I was recently forwarded an email by an older, distant relative complaining about the “injustice” of huge amounts of foreign aid being given to other nations while Australian pensioners struggle to get by. The closing words of the email, the “clincher” to prove the point that we should stop giving “so much” away, was that old saying, “Charity begins at home.”
Now the fact that my country has recently drastically decreased its foreign aid giving and completely abandoned the commitments we have consistently made over the last 30 years to play our part in addressing world poverty is a subject for another post! Today, I want to take a closer look at that supposed “trump card” saying.
Because I’ve also noticed its use on social media. When someone advocates for greater foreign aid spending, it doesn’t take long for someone else to reply that it is more important to care about a group in need in our own nation, and to pull that same supposed clincher, “Charity begins at home.”
Is it just me, or do the people who say “Charity begins at home” usually seem to be implying that they think it should end there?
Here are my problems with the phrase ..
1. It’s a false dichotomy
The assumption seems to be that if I care about the global poor, I don’t care about people doing it tough here in Australia; as if I can only care about one thing at a time. But compassion is not a zero sum game.
I don’t believe I have to make a choice between the two and I don’t believe our nation needs to either. We need to stop assuming that standing up for one cause means you don’t care about any others.
2. It’s a false equivalence
I don’t want to get bogged down in ‘ranking’ needs, but to me there is a qualitative difference between people struggling to afford the costs of living in Australia and people dying of preventable diseases because they don’t have access to clean drinking water or basic sanitation in other parts of the world. I understand that I am generalising here, and I know there are people in my own backyard who are doing it tough, but mostly I think that our perspective is a little off.
Just for one example, the current Australian single pension is $751 per fortnight. We have widely available free health care and education. On the other hand, 1.3 billion people in developing countries live on less than $7 per week, 768 million people do not have access to safe drinking water and over 1 billion have no access to basic sanitation.

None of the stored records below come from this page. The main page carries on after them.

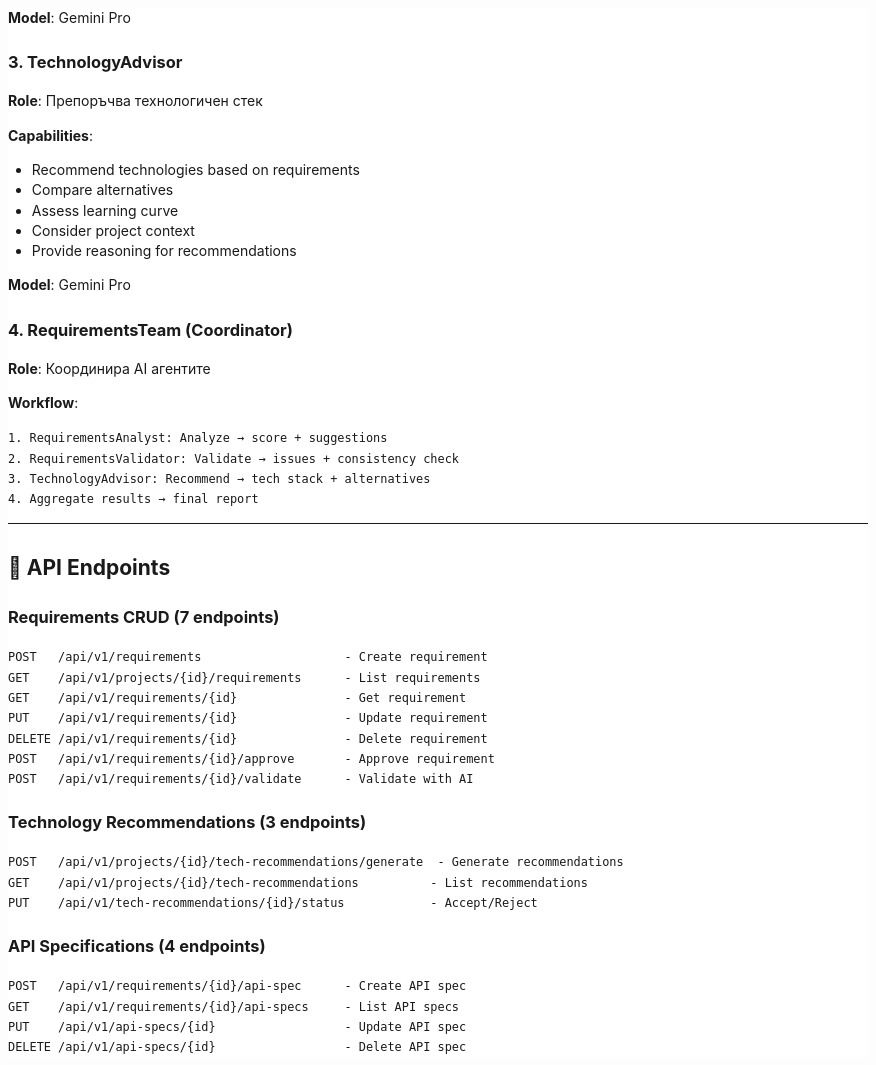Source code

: **Model**: Gemini Pro

### 3. TechnologyAdvisor
**Role**: Препоръчва технологичен стек

**Capabilities**:
- Recommend technologies based on requirements
- Compare alternatives
- Assess learning curve
- Consider project context
- Provide reasoning for recommendations

**Model**: Gemini Pro

### 4. RequirementsTeam (Coordinator)
**Role**: Координира AI агентите

**Workflow**:
```
1. RequirementsAnalyst: Analyze → score + suggestions
2. RequirementsValidator: Validate → issues + consistency check
3. TechnologyAdvisor: Recommend → tech stack + alternatives
4. Aggregate results → final report
```

---

## 📡 API Endpoints

### Requirements CRUD (7 endpoints)
```
POST   /api/v1/requirements                    - Create requirement
GET    /api/v1/projects/{id}/requirements      - List requirements
GET    /api/v1/requirements/{id}               - Get requirement
PUT    /api/v1/requirements/{id}               - Update requirement
DELETE /api/v1/requirements/{id}               - Delete requirement
POST   /api/v1/requirements/{id}/approve       - Approve requirement
POST   /api/v1/requirements/{id}/validate      - Validate with AI
```

### Technology Recommendations (3 endpoints)
```
POST   /api/v1/projects/{id}/tech-recommendations/generate  - Generate recommendations
GET    /api/v1/projects/{id}/tech-recommendations          - List recommendations
PUT    /api/v1/tech-recommendations/{id}/status            - Accept/Reject
```

### API Specifications (4 endpoints)
```
POST   /api/v1/requirements/{id}/api-spec      - Create API spec
GET    /api/v1/requirements/{id}/api-specs     - List API specs
PUT    /api/v1/api-specs/{id}                  - Update API spec
DELETE /api/v1/api-specs/{id}                  - Delete API spec
```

In 2013, the Australian government spent 27 times as much on welfare/social security as it did on foreign aid. Whatever you think about the adequacy of Australian unemployment or pension rates, I think it is clear we are not comparing apples and apples here.
3. The saying is not biblical
The first use of the phrase “Charity begins at home” in print is found in Thomas Browne’s 1642 book Religio Medici. It is now quoted as if it was gospel truth, often by Christians, and it is surprising how many people claim it is biblical or “based” on the Bible. It’s not.
In fact, my reading of Browne is that he is arguing against the saying. He uses it twice, in these two sentences:
- “Charity begins at home, is the voice of the World…”
- “That a man should lay down his life for his Friend, seems strange to vulgar affections, and such as confine themselves within that Worldly principle, Charity begins at home.”
Read it for yourself and see what you think.
The Bible itself is pretty clear that we are called to love not just our family and our neighbours, but even our enemies. [Matt 5:44] The Old Testament laws laid a foundation for justice and generosity for the marginalised, including widows, orphans and foreigners. [e.g. Deut 15:7-11]
4. That’s not what that proverbial saying means
More to the point, and I’m happy to be corrected on this, but my understanding is that the saying as it was originally taken up as a general English “proverb” was meant to refer to the fact that virtues are cultivated in the every day – that is, we learn to be compassionate and charitable people at home; that capacity within us as human beings begins to develop there, and then grows as we exercise it outside the home.
It’s worth noting that the word charity at that time didn’t mean what we usually assume it means today. It is the word the King James Version uses to translate the Greek αγαπη or love in the famous 1 Cor 13 passage. So “love begins at home” might be better, meaning again that ideally we learn love from our families so that we can then exercise it in our interactions with others outside the home.
What we usually mean by charity today (donating to the needy) actually doesn’t make any sense with the saying – providing for the welfare of the people in your house is by definition NOT charity!
So … this is my question for today, and I’m aware that it is idealistic and unlikely … but whatever debates we have about generosity, global poverty, foreign aid, and caring for the needy at home, can we at least stop pretending that the saying “Charity begins at home” is some kind of magic bullet that trumps all rational discussion?!